Stouts: The Orange, the Peanut, the Ginger and the Bourbon

“Tis the season for stouts”, they say. “Load of rubbish”, I reply.

Stouts are for all year – not just winter, though I’m sure there’s a better sounding slogan in there somewhere.

Let’s round up a small handful of Irish stouts, north and south, and see what happens. Before you ask, I do own more than one glass.

The Dark Druid is a series of limited edition pastry stouts from The White Hag, commencing early 2020 with a Salted Caramel before moving on to Chocolate Coconut, Mexican Hot Chocolate and now a 5.5% ABV Chocolate Orange.

The orange aroma fires out of the glass and I’m excited but the taste is suppressed. There’s lactose (love it or hate it) so it’s creamy but too thin. I let it sit and warm a bit to hopefully get more pronounced chocolate orange flavours coming through, but they don’t. I’m disappointed, I wanted more. It’s like drinking flat orange Coke, if such a thing existed.

Peanuts next and Bullhouse‘s 7.2% ABV Everybody Love Everybody – Peanut Butter Edition. Disclaimer that peanuts are my favourite nuts so I’ll try to be unbiased here. I also enjoy lactose in a beer – fight me.

It smells deliciously of sweet peanut and I’m stunned that on the first sip I’m also getting deep essences of red berry, even cherry, sweetness. But the peanut resurfaces again.

Digging further down the glass there’s a smooth and familiar milk chocolate digestive biscuit layer. It’s not a thick and boozy, heavy fireside sipper to rub your awful looking beard to while watching a random BBC Four documentary. It’s a silly beer but a tasty silly beer at that.

Speaking of sippers, there’s a welcome rebrew of Heaney‘s 8.5% ABV Can’t Catch Me gingerbread stout. This first appeared on the scene in 2017 and boasts ingredients such as black treacle, syrup, ginger and cinnamon. Is it too much?

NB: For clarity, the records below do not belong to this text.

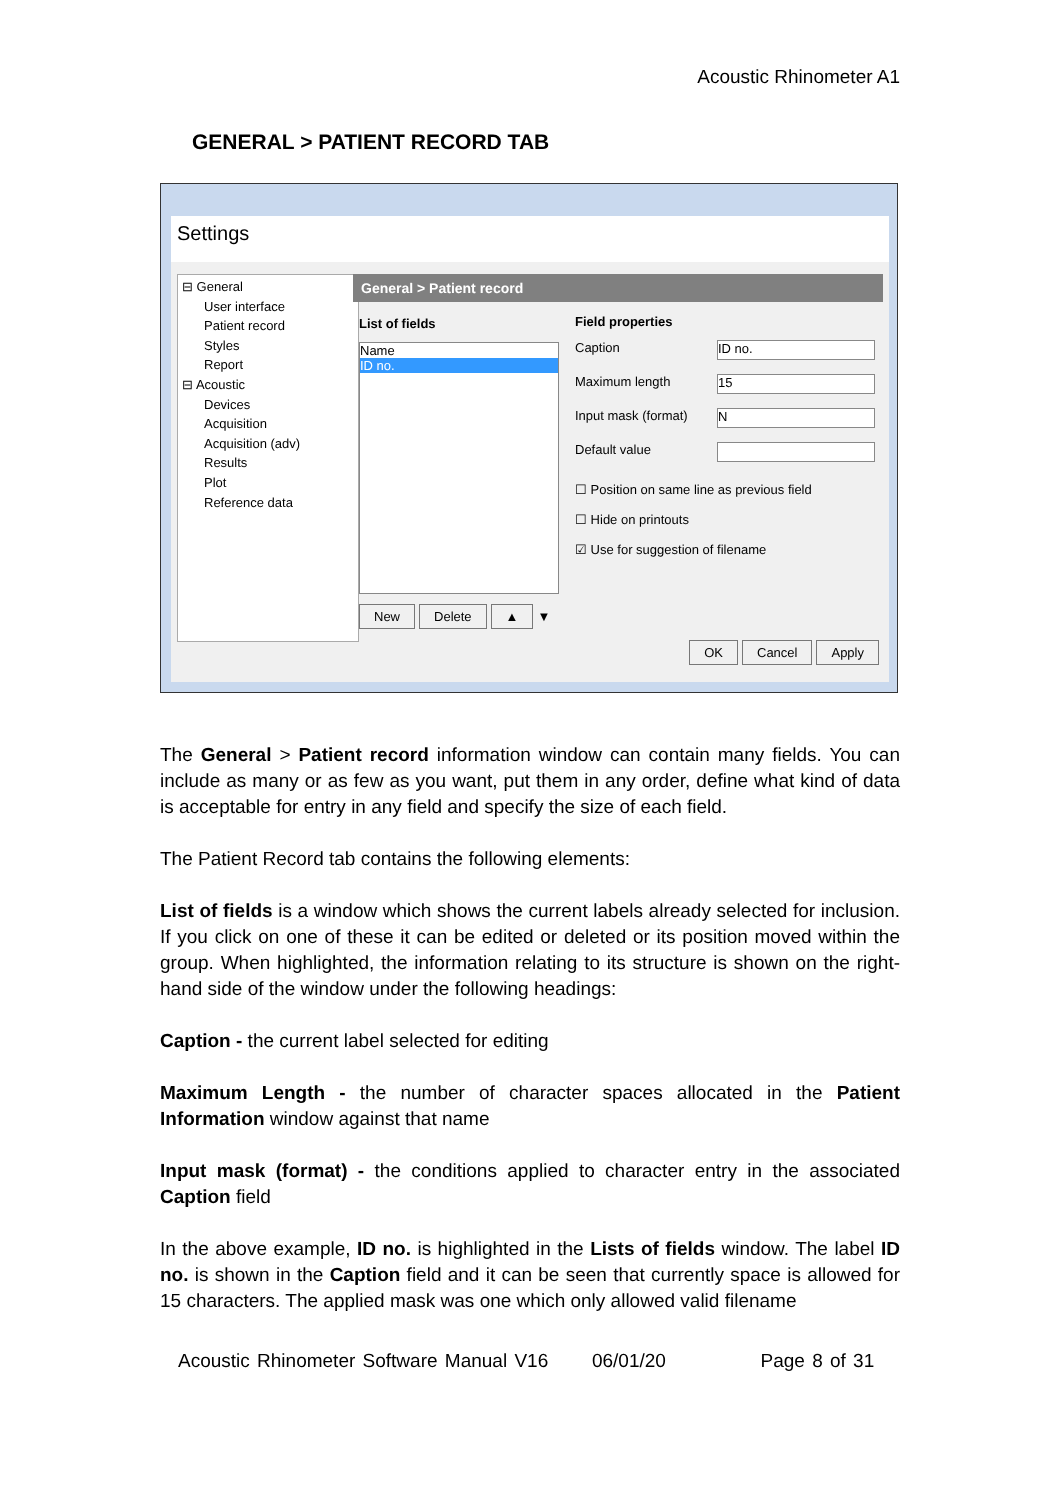Acoustic Rhinometer A1
GENERAL > PATIENT RECORD TAB
Settings
⊟ General
User interface
Patient record
Styles
Report
⊟ Acoustic
Devices
Acquisition
Acquisition (adv)
Results
Plot
Reference data
General > Patient record
List of fields
Name
ID no.
New Delete ▲ ▼
Field properties
Caption ID no.
Maximum length 15
Input mask (format) N
Default value
☐ Position on same line as previous field
☐ Hide on printouts
☑ Use for suggestion of filename
OK Cancel Apply
The General > Patient record information window can contain many fields. You can include as many or as few as you want, put them in any order, define what kind of data is acceptable for entry in any field and specify the size of each field.
The Patient Record tab contains the following elements:
List of fields is a window which shows the current labels already selected for inclusion. If you click on one of these it can be edited or deleted or its position moved within the group. When highlighted, the information relating to its structure is shown on the right-hand side of the window under the following headings:
Caption - the current label selected for editing
Maximum Length - the number of character spaces allocated in the Patient Information window against that name
Input mask (format) - the conditions applied to character entry in the associated Caption field
In the above example, ID no. is highlighted in the Lists of fields window. The label ID no. is shown in the Caption field and it can be seen that currently space is allowed for 15 characters. The applied mask was one which only allowed valid filename
Acoustic Rhinometer Software Manual V16 06/01/20 Page 8 of 31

Nope. The fiery ginger and cinnamon comes at you first before the sticky sweetness makes an appearance. I worry that this may be too sweet but soon enough the ginger edges back in again. I like ginger in a stout and this has just the right amount for me. Some may not overly approve of the syrup level but let’s be honest, this is one you’ll take your time over and it’s a single can journey – you aren’t going to be necking these one after the other. This was enough for me but I’ll have no problem buying another one, even if solely for the head sticking to the side of the glass on the way down.

Finally, to the bourbon and Larkin’s 11% ABV Morrigan. This has spent six month in a bourbon cask and it shows. Think of sticky molasses that have been soaked in sweet bourbon and you’re on the beginning of an enjoyable journey.

That journey continues to impress when a touch of coconut rears its head before succumbing to those sticky molasses again. It’s not all sweet though as the whiskey adds a belly-warming cosiness and suddenly I find myself switching over to BBC Four and rubbing my pretend beard.

Whatever stout takes your fancy over the next few cold months, remember to keep buying them when the warm yellow dot in the sky re-appears about May time.